## Requirement
Rewrite every item with "camouflage suit" renamed to "camouflage uniform", changing nothing else, and omit the pictures from your answer.
:: Input
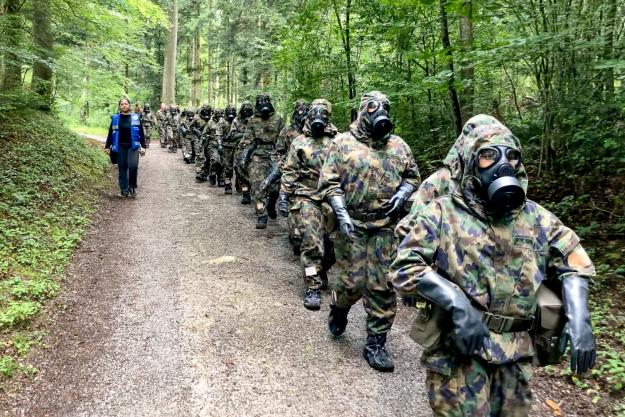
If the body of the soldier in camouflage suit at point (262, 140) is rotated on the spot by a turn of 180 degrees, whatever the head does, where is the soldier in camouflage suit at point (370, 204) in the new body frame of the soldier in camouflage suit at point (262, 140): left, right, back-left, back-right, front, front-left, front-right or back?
back

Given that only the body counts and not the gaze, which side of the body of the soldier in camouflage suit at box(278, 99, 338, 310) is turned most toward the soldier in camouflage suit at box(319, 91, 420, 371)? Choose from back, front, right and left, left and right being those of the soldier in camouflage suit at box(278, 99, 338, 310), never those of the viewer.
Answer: front

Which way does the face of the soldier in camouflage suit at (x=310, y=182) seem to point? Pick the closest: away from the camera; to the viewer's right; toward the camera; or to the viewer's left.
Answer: toward the camera

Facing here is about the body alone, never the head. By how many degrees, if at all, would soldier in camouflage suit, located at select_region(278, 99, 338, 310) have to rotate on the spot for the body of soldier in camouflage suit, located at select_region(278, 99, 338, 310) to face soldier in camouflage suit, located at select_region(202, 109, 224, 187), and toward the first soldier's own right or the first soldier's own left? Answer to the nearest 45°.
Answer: approximately 180°

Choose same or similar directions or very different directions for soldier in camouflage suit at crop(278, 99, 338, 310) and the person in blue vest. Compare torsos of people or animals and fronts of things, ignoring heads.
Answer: same or similar directions

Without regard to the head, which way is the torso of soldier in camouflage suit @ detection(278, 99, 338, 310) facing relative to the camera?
toward the camera

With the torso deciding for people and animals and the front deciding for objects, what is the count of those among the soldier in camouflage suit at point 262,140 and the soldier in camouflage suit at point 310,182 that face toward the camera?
2

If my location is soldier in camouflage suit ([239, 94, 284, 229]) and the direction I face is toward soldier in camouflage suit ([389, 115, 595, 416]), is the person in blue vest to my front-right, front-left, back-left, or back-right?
back-right

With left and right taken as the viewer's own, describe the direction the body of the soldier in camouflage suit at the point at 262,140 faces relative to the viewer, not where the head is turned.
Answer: facing the viewer

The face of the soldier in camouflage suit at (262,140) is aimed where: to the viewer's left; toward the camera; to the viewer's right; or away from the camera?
toward the camera

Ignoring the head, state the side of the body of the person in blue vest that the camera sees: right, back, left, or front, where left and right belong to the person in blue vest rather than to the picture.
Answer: front
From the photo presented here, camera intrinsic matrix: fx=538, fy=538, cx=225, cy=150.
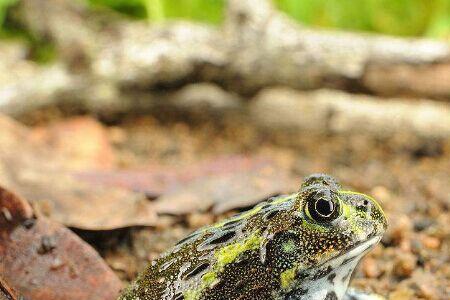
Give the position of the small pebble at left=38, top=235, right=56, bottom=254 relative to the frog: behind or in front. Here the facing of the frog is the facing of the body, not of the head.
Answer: behind

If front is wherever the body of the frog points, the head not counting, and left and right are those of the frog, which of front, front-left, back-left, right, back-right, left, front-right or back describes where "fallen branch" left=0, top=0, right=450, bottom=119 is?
left

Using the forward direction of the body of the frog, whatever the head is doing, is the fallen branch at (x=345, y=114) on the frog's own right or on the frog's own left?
on the frog's own left

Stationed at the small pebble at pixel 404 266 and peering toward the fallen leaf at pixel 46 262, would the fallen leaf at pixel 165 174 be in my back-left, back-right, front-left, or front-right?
front-right

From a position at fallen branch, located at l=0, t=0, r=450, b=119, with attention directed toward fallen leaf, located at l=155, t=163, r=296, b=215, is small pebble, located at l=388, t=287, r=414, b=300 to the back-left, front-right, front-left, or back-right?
front-left

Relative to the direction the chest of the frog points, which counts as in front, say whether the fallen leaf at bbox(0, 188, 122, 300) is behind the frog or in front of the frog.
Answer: behind

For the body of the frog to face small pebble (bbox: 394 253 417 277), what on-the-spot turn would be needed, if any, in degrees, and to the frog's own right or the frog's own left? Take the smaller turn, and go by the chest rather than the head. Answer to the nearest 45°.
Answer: approximately 45° to the frog's own left

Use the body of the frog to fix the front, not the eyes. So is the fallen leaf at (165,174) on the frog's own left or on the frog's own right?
on the frog's own left

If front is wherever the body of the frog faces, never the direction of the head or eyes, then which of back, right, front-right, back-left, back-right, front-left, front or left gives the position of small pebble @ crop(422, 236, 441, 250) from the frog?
front-left

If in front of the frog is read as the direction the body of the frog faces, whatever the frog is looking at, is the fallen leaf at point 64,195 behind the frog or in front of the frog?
behind

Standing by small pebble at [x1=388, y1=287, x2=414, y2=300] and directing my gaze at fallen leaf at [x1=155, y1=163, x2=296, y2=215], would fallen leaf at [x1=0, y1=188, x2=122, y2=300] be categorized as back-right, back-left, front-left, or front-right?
front-left

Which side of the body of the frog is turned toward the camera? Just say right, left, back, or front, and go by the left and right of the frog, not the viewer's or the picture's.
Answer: right

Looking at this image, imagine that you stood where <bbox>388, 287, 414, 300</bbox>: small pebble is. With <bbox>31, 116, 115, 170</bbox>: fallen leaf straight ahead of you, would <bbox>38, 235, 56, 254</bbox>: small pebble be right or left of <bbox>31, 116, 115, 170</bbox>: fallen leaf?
left

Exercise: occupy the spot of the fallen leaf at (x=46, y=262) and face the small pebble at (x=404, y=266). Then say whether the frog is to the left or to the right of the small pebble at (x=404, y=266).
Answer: right
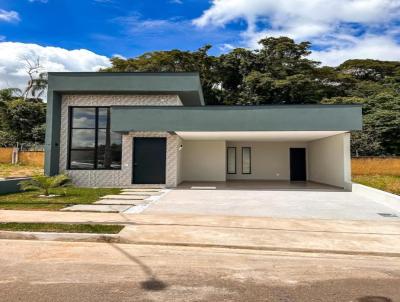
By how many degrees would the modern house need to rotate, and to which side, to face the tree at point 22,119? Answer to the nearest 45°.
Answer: approximately 135° to its right

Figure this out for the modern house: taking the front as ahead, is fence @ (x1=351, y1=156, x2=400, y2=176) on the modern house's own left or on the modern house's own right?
on the modern house's own left

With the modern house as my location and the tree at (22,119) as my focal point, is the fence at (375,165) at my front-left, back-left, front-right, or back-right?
back-right

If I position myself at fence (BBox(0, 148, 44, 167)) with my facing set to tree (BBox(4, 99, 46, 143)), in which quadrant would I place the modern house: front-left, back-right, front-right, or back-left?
back-right

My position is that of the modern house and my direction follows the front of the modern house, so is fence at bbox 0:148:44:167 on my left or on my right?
on my right

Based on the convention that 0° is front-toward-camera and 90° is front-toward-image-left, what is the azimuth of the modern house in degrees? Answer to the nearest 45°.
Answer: approximately 0°
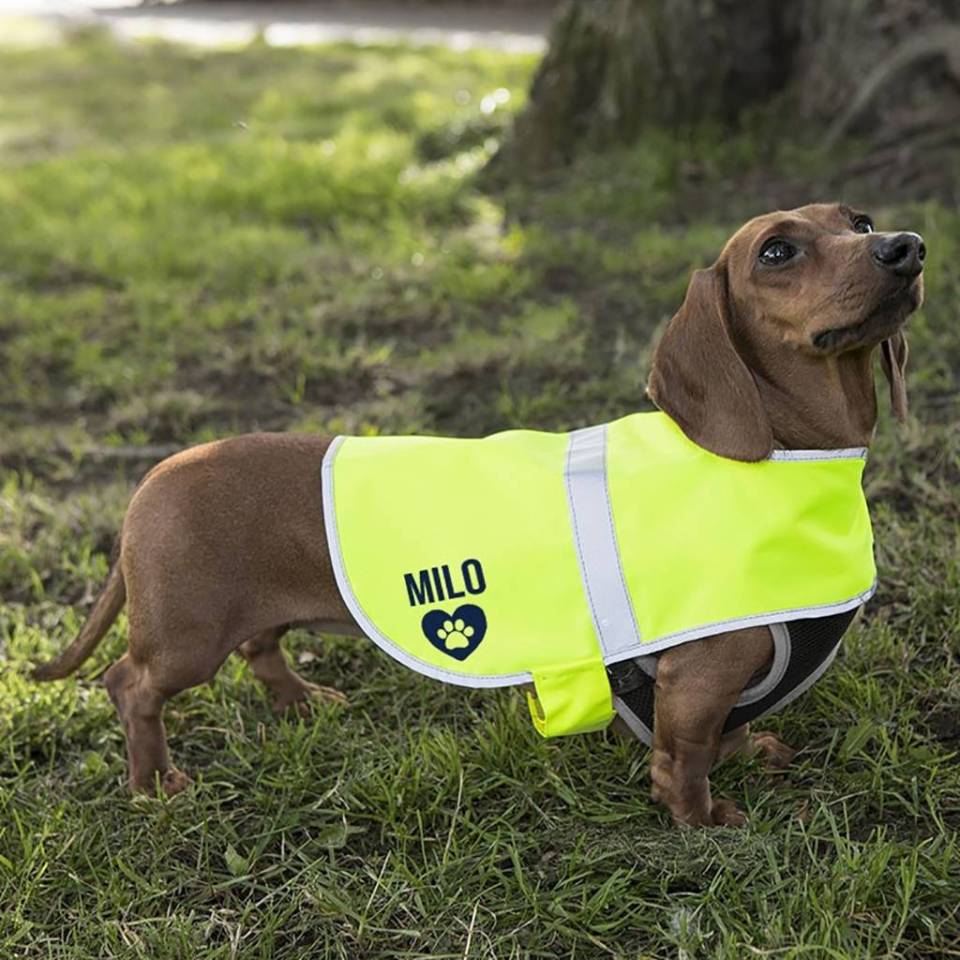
::::
## Written answer
If the body of the soldier in camouflage uniform at point (262, 140) is rotated on the spot by a turn of 180 degrees, whatever the head does, where is the soldier in camouflage uniform at point (370, 204) in the new body frame of the soldier in camouflage uniform at point (262, 140): left, right, back-left, back-right, front, front-left, front-right or back?
back

Given that only the body counts and not the gaze, which side of the body of the soldier in camouflage uniform at box(278, 99, 338, 310) is turned most toward the soldier in camouflage uniform at box(319, 91, 420, 371)? Choose from back, front, right and left, left and right being those of the soldier in camouflage uniform at box(278, 99, 338, 310), never those of the viewer.
Answer: front

Which way does the face of the soldier in camouflage uniform at (x=310, y=182) seem to point? Pick the closest: away from the camera; to the viewer's right; toward the camera; or to the viewer's left.
Answer: toward the camera

Facing here is about the body alone, never the head. By how many degrees, if at all, would soldier in camouflage uniform, located at select_region(278, 99, 338, 310) have to rotate on the spot for the body of soldier in camouflage uniform, located at select_region(278, 99, 338, 310) to face soldier in camouflage uniform, located at select_region(202, 109, 224, 187), and toward the first soldier's own right or the first soldier's own left? Answer to the nearest 45°.
Answer: approximately 180°

Choose same or similar directions or very different directions for soldier in camouflage uniform at crop(278, 99, 338, 310) and the person in blue vest. Compare torsos of people or animals and fronts of things, ignoring heads.
Answer: same or similar directions

Without regard to the head, which way is the torso of soldier in camouflage uniform @ detection(278, 99, 338, 310) facing relative to the camera?
toward the camera

With the torso deciding for people and animals and the front deciding for objects, what is the count of those among the soldier in camouflage uniform at point 262,140 and the soldier in camouflage uniform at point 310,182 that face toward the camera?
2

If my location is soldier in camouflage uniform ([239, 94, 284, 229]) and the direction I face is toward soldier in camouflage uniform ([389, 115, 595, 416]), is the person in blue vest to my front-right, front-left, back-left, or back-right?
back-right

With left and right taken as the viewer's own, describe the direction the body of the soldier in camouflage uniform at the point at 262,140 faces relative to the viewer, not where the head is turned.
Answer: facing the viewer

The face of the soldier in camouflage uniform at (262,140) is aimed where: to the viewer's left; toward the camera; to the viewer's right; or away from the camera?
toward the camera

Ignoring the head, state the side of the body of the person in blue vest that the camera sees: right, back, left, or front, where left and right belong to the person in blue vest rather than to the picture.
Answer: front
From the photo presented here, camera intrinsic matrix: fx=538, fy=538, cx=225, cy=150.
Give the position of the small pebble at left=38, top=235, right=56, bottom=254 relative to the frog: behind or in front. Here the facing of the frog is the facing of the body, not of the head.
Answer: behind

If front is wherever the body of the frog points, the head not counting, and left and right are those of the frog, which of front, front-left, back-left, right, back-right, left, front-right or back describes where "fallen branch" left=0, top=0, right=450, bottom=119 is?
left

Using the forward direction of the body of the frog, whatever the head is doing, is the fallen branch at (x=345, y=114) on the frog's own right or on the frog's own left?
on the frog's own left

Stationed at the small pebble at pixel 404 266 and peering toward the fallen leaf at pixel 46 262, would the fallen leaf at pixel 165 174 be in my back-left, back-right, front-left, or front-right?
front-right

From a position at fallen branch, located at l=0, t=0, r=450, b=119, with attention directed toward fallen leaf, located at l=155, t=163, r=296, b=215, is small pebble, located at l=388, t=287, r=414, b=300 to the back-left, front-right, front-left, or back-right?
front-left

Relative to the direction the chest of the frog points, which counts as in front, say whether the fallen leaf at bbox(0, 188, 122, 300) is behind the frog or in front of the frog.
Answer: behind

For the body of the frog to face small pebble (bbox: 394 253 417 277), what on-the-spot turn would be needed, if any, in degrees, and to the frog's own right or the frog's own left? Take the smaller turn, and go by the chest rather than the head. Answer to the nearest 45°.
Answer: approximately 45° to the frog's own left

Use the body of the frog to fix the front, not the eyes. So is the fallen leaf at (165,174) on the frog's own left or on the frog's own right?
on the frog's own left

If front is wherever the body of the frog faces, never the direction of the head or eyes, then which of back, right, front-right, back-left, back-right, front-left, front or left gives the position of small pebble @ crop(422, 236, 441, 250) from the frog?
front-left

If in front of the frog is read as the direction the body of the frog faces, whatever the frog is looking at, is the fallen leaf at point 64,195 behind the frog or in front of the frog?
behind

Standing by small pebble at [x1=388, y1=287, x2=414, y2=300] and directing my gaze at fallen leaf at [x1=155, y1=163, x2=296, y2=215], would fallen leaf at [x1=0, y1=188, x2=122, y2=300] be categorized as back-right, back-left, front-left, or front-right?
front-left

Which side of the body of the frog is turned toward the camera? Just say right, left, back, or front, and go by the left and right of the frog, not the viewer's or the picture's.
Answer: right

Looking at this image, imagine that you stood where <bbox>388, 287, 414, 300</bbox>: small pebble is. With <bbox>31, 116, 115, 170</bbox>: fallen leaf straight ahead of you, would <bbox>38, 235, 56, 254</bbox>: small pebble be right or left of <bbox>31, 116, 115, 170</bbox>: fallen leaf?
left

Exercise: occupy the spot of the fallen leaf at (x=46, y=262) and face the small pebble at (x=404, y=266). Then say whether the frog is to the left or to the right of the small pebble at (x=404, y=266).
Answer: right
By how many degrees would the modern house need to rotate, and to which side, to face the tree at point 22,119? Answer to the nearest 45°.
Answer: approximately 135° to its right

Figure this out for the modern house: taking the front as ahead, is fence @ (x1=351, y1=156, x2=400, y2=176) on the modern house's own left or on the modern house's own right?
on the modern house's own left

With the modern house as my location and the tree at (22,119) as my focal point, is the fence at (375,165) at my front-left, back-left, front-right, or back-right?
back-right

If I position myself at fence (BBox(0, 148, 44, 167)) with my facing set to tree (BBox(4, 99, 46, 143)), in which quadrant would I place the modern house: front-left, back-right, front-right, or back-left?
back-right

My position is that of the modern house and my direction follows the front of the modern house, so is fence at bbox 0:148:44:167 on my left or on my right?
on my right

Based on the convention that 0° is front-toward-camera and 90° is front-toward-image-left, what is the azimuth of the modern house in degrees? Answer to the nearest 45°.
Answer: approximately 0°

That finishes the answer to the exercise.